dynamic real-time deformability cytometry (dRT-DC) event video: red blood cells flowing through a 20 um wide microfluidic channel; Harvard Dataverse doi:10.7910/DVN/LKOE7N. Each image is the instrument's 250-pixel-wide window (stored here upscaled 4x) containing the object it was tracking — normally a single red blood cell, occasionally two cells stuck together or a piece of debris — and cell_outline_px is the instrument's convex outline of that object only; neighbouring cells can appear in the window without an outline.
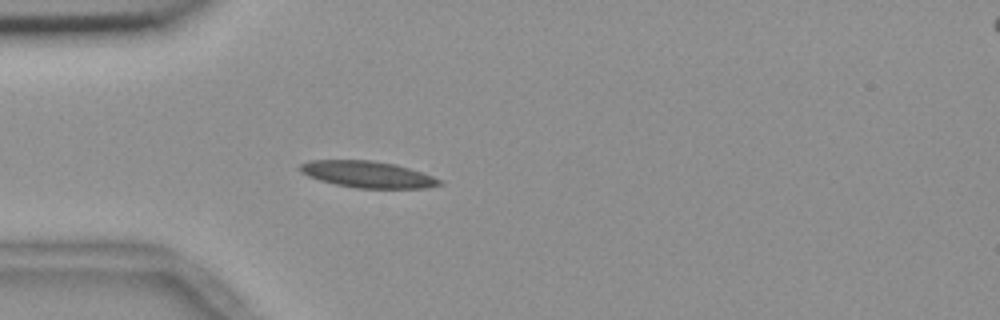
{"species": "common noctule bat (a hibernating species)", "species_latin": "Nyctalus noctula", "temperature_condition": "room temperature", "stored_images_in_passage": 4, "camera_frame_rate_fps": 3000, "um_per_image_px": 0.085, "animal": {"sex": "female", "body_mass_g": 18.4}, "frame": {"image": 1, "passage_image": 4, "time_ms": 1.0, "image_size_px": [1000, 320], "cell_outline_px": [[444, 184], [424, 188], [356, 188], [336, 184], [320, 180], [308, 176], [300, 172], [300, 164], [312, 160], [372, 160], [396, 164], [432, 176], [440, 180]], "centroid_in_image_um": [31.23, 14.82], "position_along_channel_um": 53.8, "area_um2": 21.39}}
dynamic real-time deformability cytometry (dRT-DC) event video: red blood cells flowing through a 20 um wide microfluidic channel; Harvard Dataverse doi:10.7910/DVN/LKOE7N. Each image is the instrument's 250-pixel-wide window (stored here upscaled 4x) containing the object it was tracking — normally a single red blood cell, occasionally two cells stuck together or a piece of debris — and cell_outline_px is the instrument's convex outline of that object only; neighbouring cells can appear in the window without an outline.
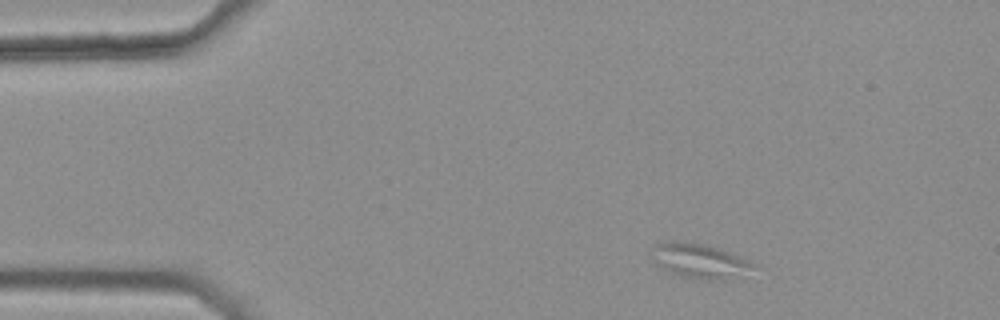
{"species": "common noctule bat (a hibernating species)", "species_latin": "Nyctalus noctula", "temperature_condition": "warm", "stored_images_in_passage": 37, "camera_frame_rate_fps": 3000, "um_per_image_px": 0.085, "animal": {"sex": "female", "body_mass_g": 25.1}, "frame": {"image": 1, "passage_image": 1, "time_ms": 0.0, "image_size_px": [1000, 320], "cell_outline_px": [[760, 264], [744, 276], [720, 280], [708, 280], [684, 276], [668, 272], [656, 264], [652, 260], [656, 244], [672, 240], [676, 240], [700, 244], [716, 248], [752, 260]], "centroid_in_image_um": [59.56, 22.19], "position_along_channel_um": 25.4, "area_um2": 20.58}}
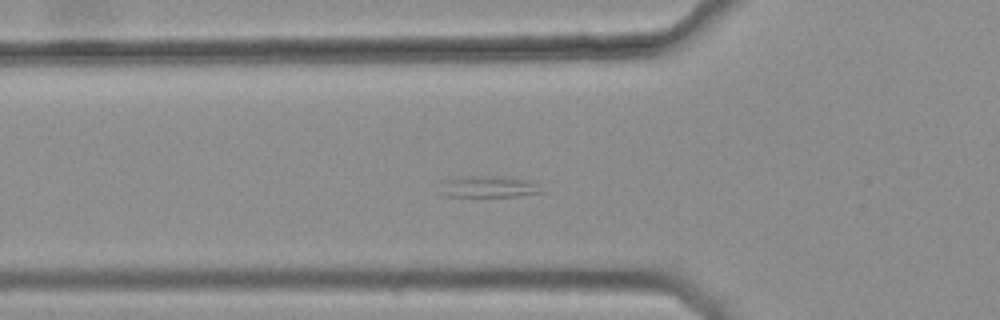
{"frame": {"image": 2, "passage_image": 11, "time_ms": 3.333, "image_size_px": [1000, 320], "cell_outline_px": [[540, 192], [516, 196], [448, 196], [436, 192], [444, 180], [456, 176], [512, 176], [528, 180]], "centroid_in_image_um": [41.34, 15.85], "position_along_channel_um": 84.5, "area_um2": 12.66}}
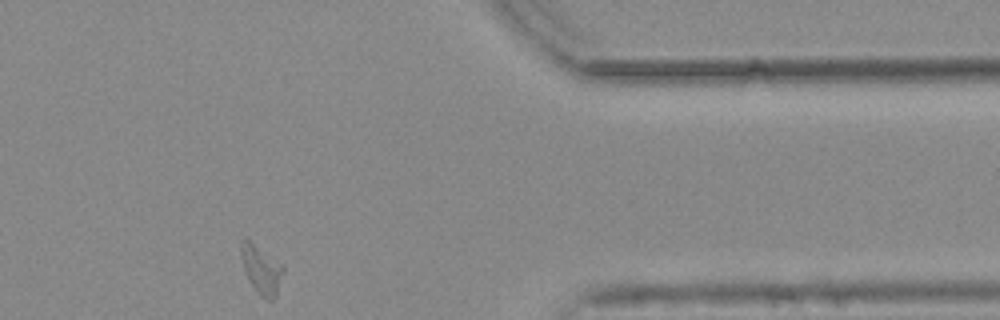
{"frame": {"image": 3, "passage_image": 37, "time_ms": 12.0, "image_size_px": [1000, 320], "cell_outline_px": [[284, 272], [276, 296], [272, 300], [264, 300], [256, 292], [244, 268], [240, 252], [240, 248], [244, 240], [248, 240], [284, 264]], "centroid_in_image_um": [22.27, 22.96], "position_along_channel_um": 389.1, "area_um2": 11.73}}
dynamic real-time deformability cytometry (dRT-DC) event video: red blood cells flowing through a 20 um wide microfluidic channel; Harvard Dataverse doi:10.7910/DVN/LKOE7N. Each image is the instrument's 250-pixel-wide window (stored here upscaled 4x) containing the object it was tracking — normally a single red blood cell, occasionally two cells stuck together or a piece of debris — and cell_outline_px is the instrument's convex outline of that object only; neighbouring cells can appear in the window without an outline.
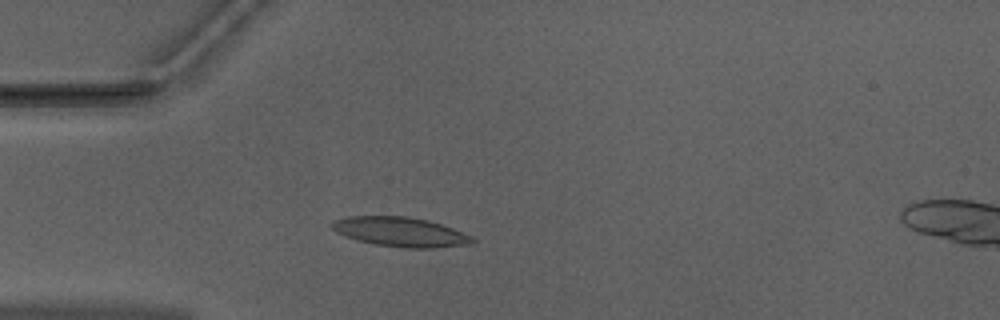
{"species": "Egyptian fruit bat (a non-hibernating species)", "species_latin": "Rousettus aegyptiacus", "temperature_condition": "warm", "stored_images_in_passage": 44, "camera_frame_rate_fps": 3000, "um_per_image_px": 0.085, "animal": {"sex": "male"}, "frame": {"image": 1, "passage_image": 8, "time_ms": 2.333, "image_size_px": [1000, 320], "cell_outline_px": [[476, 240], [460, 244], [436, 248], [412, 248], [376, 244], [344, 236], [336, 232], [332, 228], [332, 224], [336, 220], [348, 216], [408, 216], [428, 220], [452, 228], [472, 236]], "centroid_in_image_um": [34.0, 19.69], "position_along_channel_um": 51.0, "area_um2": 23.58}}
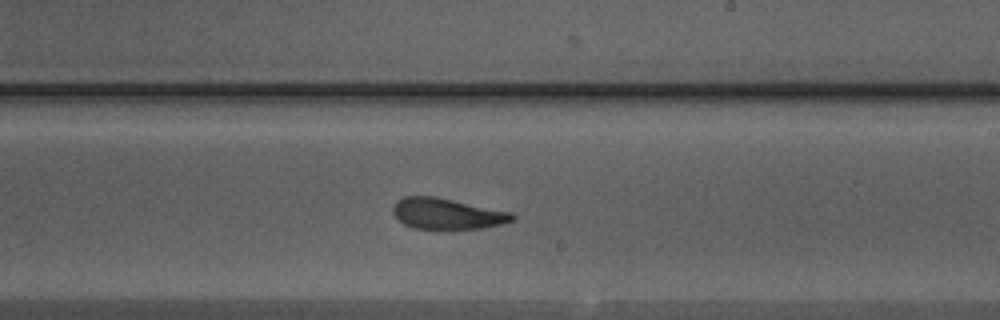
{"frame": {"image": 2, "passage_image": 24, "time_ms": 7.667, "image_size_px": [1000, 320], "cell_outline_px": [[516, 216], [512, 220], [504, 224], [480, 228], [448, 232], [440, 232], [416, 228], [404, 224], [392, 212], [392, 208], [396, 200], [404, 196], [436, 196], [512, 212]], "centroid_in_image_um": [38.0, 18.2], "position_along_channel_um": 251.0, "area_um2": 22.43}}
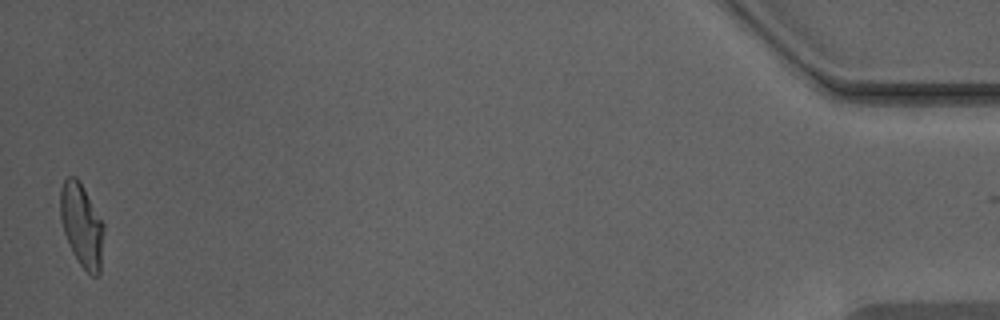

***

* Requirements *
Leave out the pictures and print every line of the data exactly.

* Reply *
dynamic real-time deformability cytometry (dRT-DC) event video: red blood cells flowing through a 20 um wide microfluidic channel; Harvard Dataverse doi:10.7910/DVN/LKOE7N. Each image is the instrument's 250-pixel-wide window (stored here upscaled 4x) containing the object it was tracking — normally a single red blood cell, occasionally two cells stuck together or a piece of debris — and cell_outline_px is the instrument's convex outline of that object only; neighbouring cells can appear in the window without an outline.
{"species": "common noctule bat (a hibernating species)", "species_latin": "Nyctalus noctula", "temperature_condition": "room temperature", "stored_images_in_passage": 4, "camera_frame_rate_fps": 3000, "um_per_image_px": 0.085, "animal": {"sex": "female", "body_mass_g": 18.4}, "frame": {"image": 1, "passage_image": 4, "time_ms": 1.0, "image_size_px": [1000, 320], "cell_outline_px": [[444, 184], [424, 188], [356, 188], [336, 184], [320, 180], [308, 176], [300, 172], [300, 164], [312, 160], [372, 160], [396, 164], [432, 176], [440, 180]], "centroid_in_image_um": [31.23, 14.82], "position_along_channel_um": 53.8, "area_um2": 21.39}}
dynamic real-time deformability cytometry (dRT-DC) event video: red blood cells flowing through a 20 um wide microfluidic channel; Harvard Dataverse doi:10.7910/DVN/LKOE7N. Each image is the instrument's 250-pixel-wide window (stored here upscaled 4x) containing the object it was tracking — normally a single red blood cell, occasionally two cells stuck together or a piece of debris — and cell_outline_px is the instrument's convex outline of that object only; neighbouring cells can appear in the window without an outline.
{"species": "common noctule bat (a hibernating species)", "species_latin": "Nyctalus noctula", "temperature_condition": "warm", "stored_images_in_passage": 37, "camera_frame_rate_fps": 3000, "um_per_image_px": 0.085, "animal": {"sex": "female", "body_mass_g": 25.1}, "frame": {"image": 1, "passage_image": 1, "time_ms": 0.0, "image_size_px": [1000, 320], "cell_outline_px": [[760, 264], [744, 276], [720, 280], [708, 280], [684, 276], [668, 272], [656, 264], [652, 260], [656, 244], [672, 240], [676, 240], [700, 244], [716, 248], [752, 260]], "centroid_in_image_um": [59.56, 22.19], "position_along_channel_um": 25.4, "area_um2": 20.58}}
{"frame": {"image": 2, "passage_image": 11, "time_ms": 3.333, "image_size_px": [1000, 320], "cell_outline_px": [[540, 192], [516, 196], [448, 196], [436, 192], [444, 180], [456, 176], [512, 176], [528, 180]], "centroid_in_image_um": [41.34, 15.85], "position_along_channel_um": 84.5, "area_um2": 12.66}}
{"frame": {"image": 3, "passage_image": 37, "time_ms": 12.0, "image_size_px": [1000, 320], "cell_outline_px": [[284, 272], [276, 296], [272, 300], [264, 300], [256, 292], [244, 268], [240, 252], [240, 248], [244, 240], [248, 240], [284, 264]], "centroid_in_image_um": [22.27, 22.96], "position_along_channel_um": 389.1, "area_um2": 11.73}}
dynamic real-time deformability cytometry (dRT-DC) event video: red blood cells flowing through a 20 um wide microfluidic channel; Harvard Dataverse doi:10.7910/DVN/LKOE7N. Each image is the instrument's 250-pixel-wide window (stored here upscaled 4x) containing the object it was tracking — normally a single red blood cell, occasionally two cells stuck together or a piece of debris — and cell_outline_px is the instrument's convex outline of that object only; neighbouring cells can appear in the window without an outline.
{"species": "Egyptian fruit bat (a non-hibernating species)", "species_latin": "Rousettus aegyptiacus", "temperature_condition": "warm", "stored_images_in_passage": 44, "camera_frame_rate_fps": 3000, "um_per_image_px": 0.085, "animal": {"sex": "male"}, "frame": {"image": 1, "passage_image": 8, "time_ms": 2.333, "image_size_px": [1000, 320], "cell_outline_px": [[476, 240], [460, 244], [436, 248], [412, 248], [376, 244], [344, 236], [336, 232], [332, 228], [332, 224], [336, 220], [348, 216], [408, 216], [428, 220], [452, 228], [472, 236]], "centroid_in_image_um": [34.0, 19.69], "position_along_channel_um": 51.0, "area_um2": 23.58}}
{"frame": {"image": 2, "passage_image": 24, "time_ms": 7.667, "image_size_px": [1000, 320], "cell_outline_px": [[516, 216], [512, 220], [504, 224], [480, 228], [448, 232], [440, 232], [416, 228], [404, 224], [392, 212], [392, 208], [396, 200], [404, 196], [436, 196], [512, 212]], "centroid_in_image_um": [38.0, 18.2], "position_along_channel_um": 251.0, "area_um2": 22.43}}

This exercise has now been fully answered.